The Ministry of Education is also investigating another incident which occurred last week, and left a St Michael’s Primary school student bleeding and bruised after she was beaten by a teacher.

On Friday, Director Browne said a meeting will be held this morning with the principal, the teacher in question, the parent, and her 12-year-old daughter.

Meanwhile, Browne said the Ministry of Education has made it clear, verbally and written, that the policy in dealing with the discipline of children emphasises Positive Behavior Management (PBM) put out daily on various radio and television stations.

“The PBM approach emphasises prevention, support of students, avoiding confronting with students and focusing of the development of values, relationships, and skill building,” the director noted.

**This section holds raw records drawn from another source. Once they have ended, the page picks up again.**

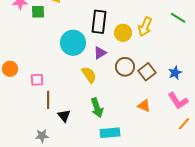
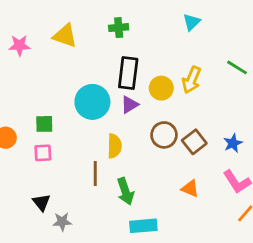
green square: (38, 12) -> (44, 124), moved
purple triangle: (100, 53) -> (130, 105), moved
yellow semicircle: (89, 75) -> (114, 146), turned 36
brown line: (48, 100) -> (95, 173), moved
black triangle: (64, 116) -> (41, 202), moved
gray star: (42, 136) -> (62, 222), moved

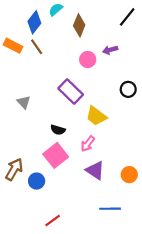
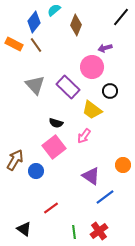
pink circle: (88, 60) -> (92, 67), moved, size x1.5
black circle: (128, 89) -> (110, 91), moved
gray triangle: (24, 102) -> (35, 85), moved, size x1.5
purple triangle: (95, 170) -> (91, 176), moved
blue line: (110, 209) -> (105, 197), turned -36

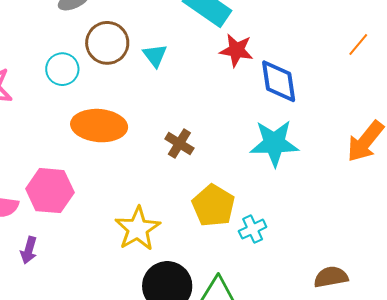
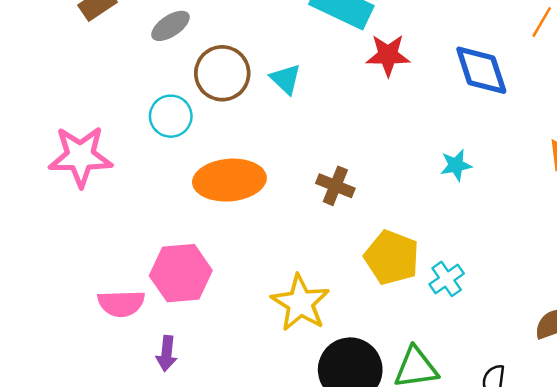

“Although section 50 of the Education Act, 2008 allows for corporal punishment to be administered where no other punishment is considered suitable or effective, it can only be done lawfully by the principal, deputy principal or any teacher appointed by the principal for that purpose in accordance with the law,” he said.

The director also pointed out that the guidelines within the law, while they may cause anxiety in the public, are intended to restrict the use of the last resort punishment and aim to protect children from injurious or degrading punishment.

The law, he said, is intended to protect the principal, deputy principals, and teachers as well as to promote transparency and accountability.